**Gezeigter Textauszug**
####
Fahrplaninformationen darf Regiojet am ÖBB-Hauptbahnhof Wien aufstellen, über einen Fahrkartenschalter und das, was dort verkauft werden darf, wird hingegen erbittert gestritten.

Wien – Eine außergerichtliche Einigung im andauernden Streit zwischen ÖBB und Regiojet rückt in weite Ferne. Die Auseinandersetzung über Fahrkartenschalter auf dem Hauptbahnhof Wien nimmt inzwischen kabaretthafte Züge an: Nach monatelangen Verhandlungen knüpft Bahnhofsbetreiber ÖBB-Infrastruktur die Vermietung von Geschäftsräumlichkeiten an den tschechischen Bahnbetreiber nun an neue Bedingungen: In dem Verkaufslokal dürfe Regiojet ausschließlich Zugtickets für die Strecke Wien-Prag- Wien verkaufen, nicht aber Fahrkarten für Autobuslinien, etwa von Prag nach Berlin oder von Wien nach Budapest, oder andere Dienstleistungen.
####
**Auszüge der Auflistung**

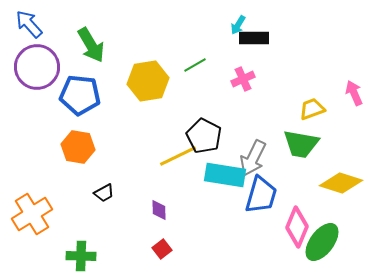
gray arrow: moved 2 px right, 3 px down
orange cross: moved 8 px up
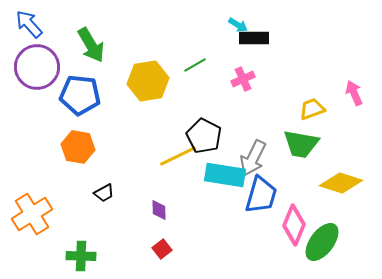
cyan arrow: rotated 90 degrees counterclockwise
pink diamond: moved 3 px left, 2 px up
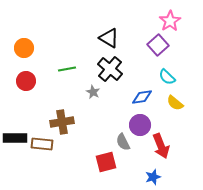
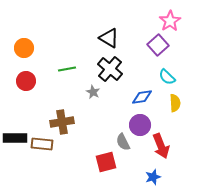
yellow semicircle: rotated 132 degrees counterclockwise
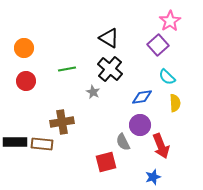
black rectangle: moved 4 px down
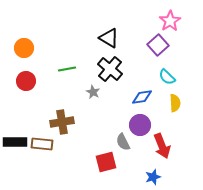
red arrow: moved 1 px right
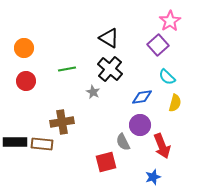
yellow semicircle: rotated 18 degrees clockwise
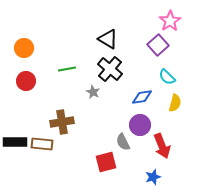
black triangle: moved 1 px left, 1 px down
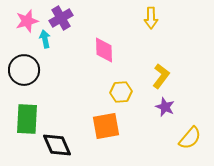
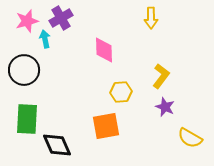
yellow semicircle: rotated 80 degrees clockwise
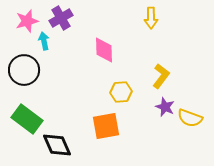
cyan arrow: moved 1 px left, 2 px down
green rectangle: rotated 56 degrees counterclockwise
yellow semicircle: moved 20 px up; rotated 10 degrees counterclockwise
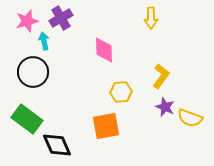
black circle: moved 9 px right, 2 px down
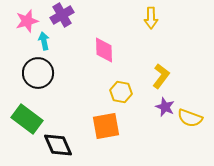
purple cross: moved 1 px right, 3 px up
black circle: moved 5 px right, 1 px down
yellow hexagon: rotated 15 degrees clockwise
black diamond: moved 1 px right
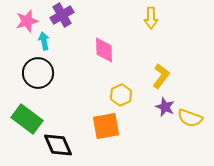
yellow hexagon: moved 3 px down; rotated 25 degrees clockwise
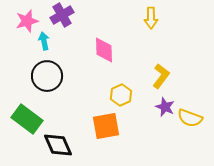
black circle: moved 9 px right, 3 px down
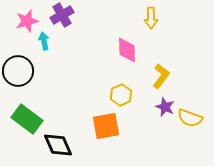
pink diamond: moved 23 px right
black circle: moved 29 px left, 5 px up
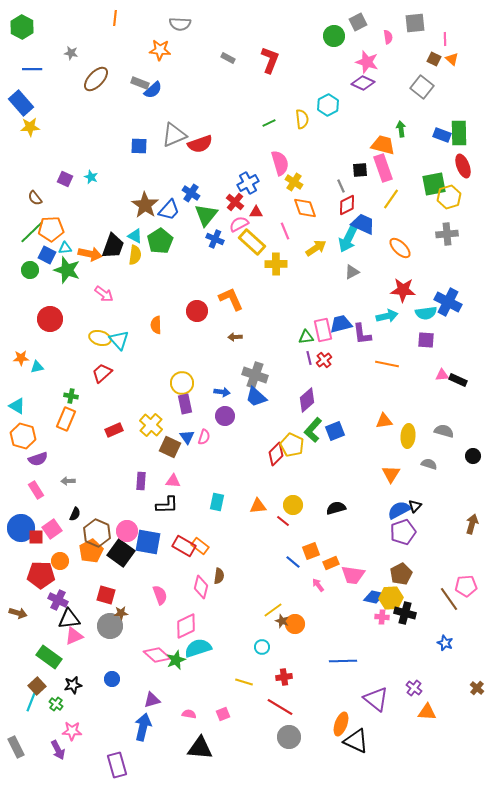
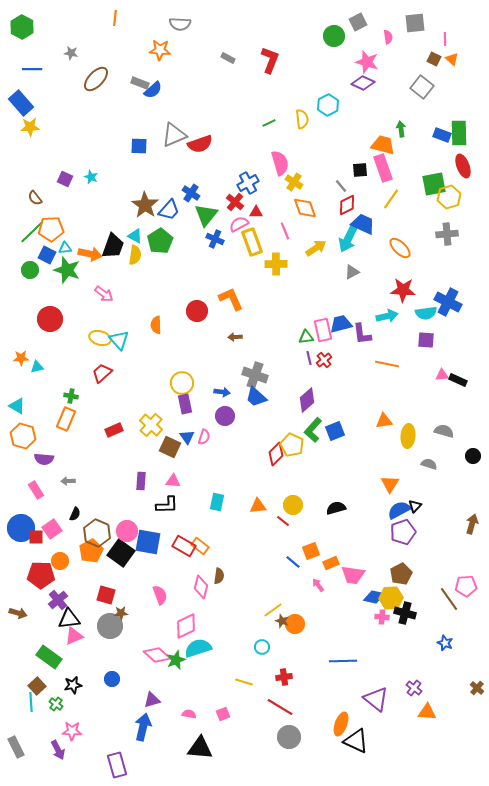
gray line at (341, 186): rotated 16 degrees counterclockwise
yellow rectangle at (252, 242): rotated 28 degrees clockwise
purple semicircle at (38, 459): moved 6 px right; rotated 24 degrees clockwise
orange triangle at (391, 474): moved 1 px left, 10 px down
purple cross at (58, 600): rotated 24 degrees clockwise
cyan line at (31, 702): rotated 24 degrees counterclockwise
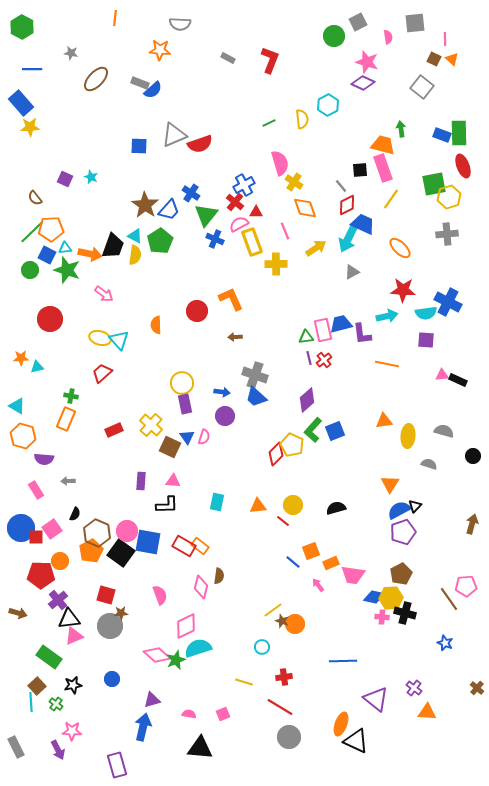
blue cross at (248, 183): moved 4 px left, 2 px down
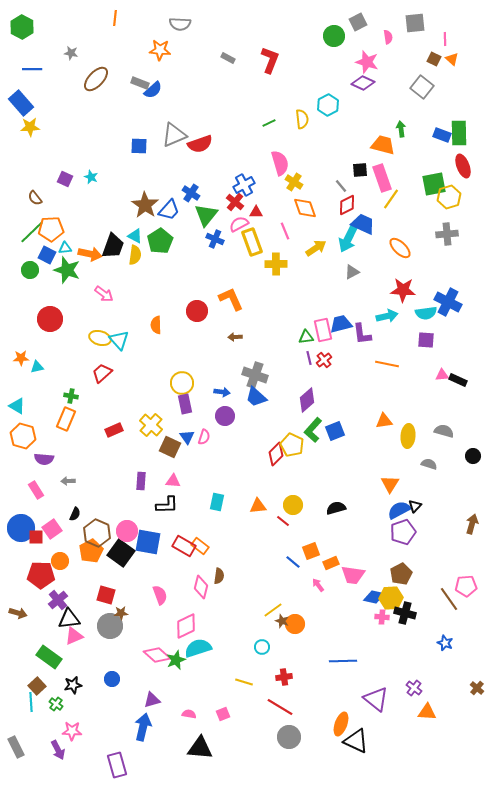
pink rectangle at (383, 168): moved 1 px left, 10 px down
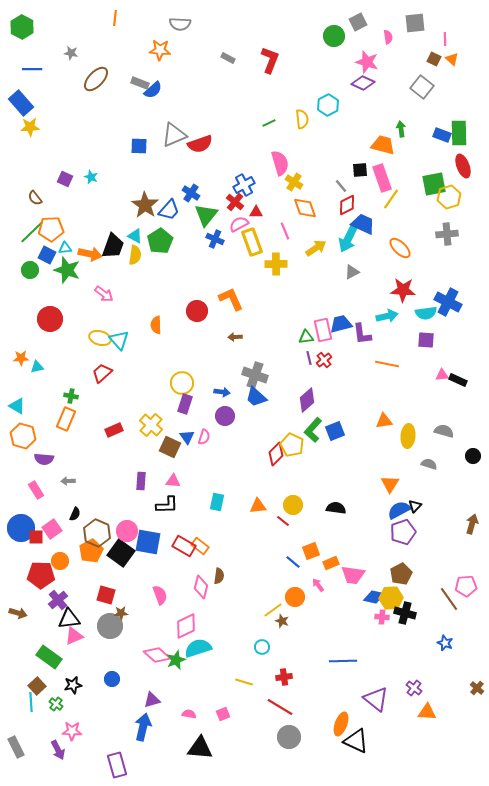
purple rectangle at (185, 404): rotated 30 degrees clockwise
black semicircle at (336, 508): rotated 24 degrees clockwise
orange circle at (295, 624): moved 27 px up
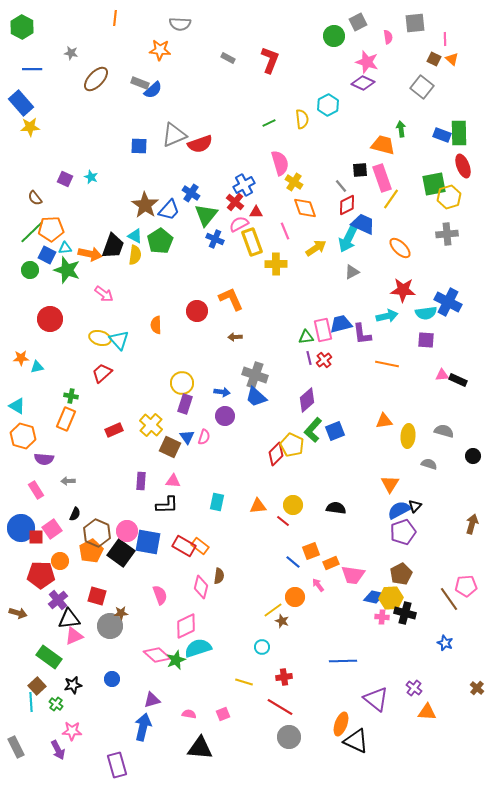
red square at (106, 595): moved 9 px left, 1 px down
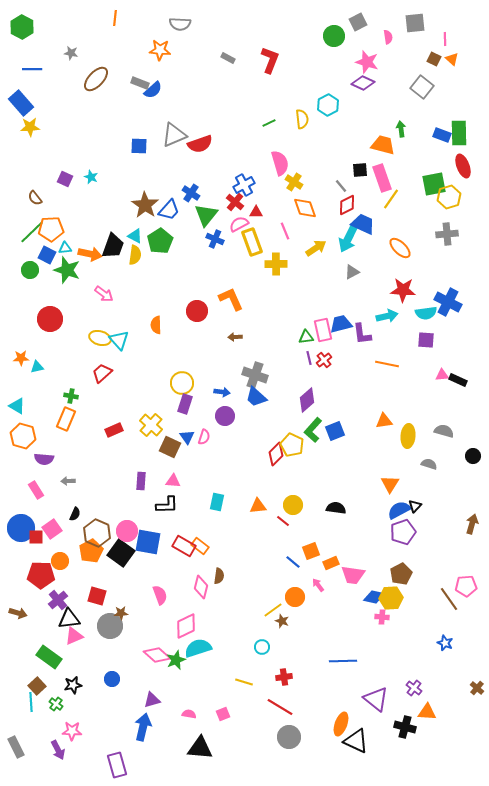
####
**Was zu tun ist**
1. Gib den Abschnitt des Textauszugs über den Streit zwischen ÖBB und Regiojet, der mit den Worten „Fahrplaninformationen darf Regiojet“ beginnt und mit „oder andere Dienstleistungen.“ endet, noch einmal wieder und tausche darin „Regiojet“ gegen „RegioJet“ aus.
2. Welche beiden Busverbindungen führt der Textauszug über den Streit zwischen ÖBB und Regiojet als Beispiele für Fahrkarten an, die Regiojet im Verkaufslokal nicht verkaufen dürfe?
3. Entscheide für jede der folgenden Aussagen, ob sie mit dem Textauszug über den Streit zwischen ÖBB und Regiojet übereinstimmt, und belege deine Antwort mit den entscheidenden Worten daraus.
(a) Regiojet darf am Hauptbahnhof Wien Fahrplaninformationen aufstellen.
(b) Eine außergerichtliche Einigung zwischen ÖBB und Regiojet steht kurz bevor.
(c) Regiojet ist ein österreichischer Bahnbetreiber.
Die Auflistung stammt aus einer anderen Quelle als der Textauszug.

**Die Lösungen**
1.
Fahrplaninformationen darf RegioJet am ÖBB-Hauptbahnhof Wien aufstellen, über einen Fahrkartenschalter und das, was dort verkauft werden darf, wird hingegen erbittert gestritten.

Wien – Eine außergerichtliche Einigung im andauernden Streit zwischen ÖBB und RegioJet rückt in weite Ferne. Die Auseinandersetzung über Fahrkartenschalter auf dem Hauptbahnhof Wien nimmt inzwischen kabaretthafte Züge an: Nach monatelangen Verhandlungen knüpft Bahnhofsbetreiber ÖBB-Infrastruktur die Vermietung von Geschäftsräumlichkeiten an den tschechischen Bahnbetreiber nun an neue Bedingungen: In dem Verkaufslokal dürfe RegioJet ausschließlich Zugtickets für die Strecke Wien-Prag- Wien verkaufen, nicht aber Fahrkarten für Autobuslinien, etwa von Prag nach Berlin oder von Wien nach Budapest, oder andere Dienstleistungen.

2. Die Verbindungen von Prag nach Berlin und von Wien nach Budapest.

3.
(a) Ja: „Fahrplaninformationen darf Regiojet am ÖBB-Hauptbahnhof Wien aufstellen“
(b) Nein: „Eine außergerichtliche Einigung im andauernden Streit zwischen ÖBB und Regiojet rückt in weite Ferne.“
(c) Nein: „an den tschechischen Bahnbetreiber“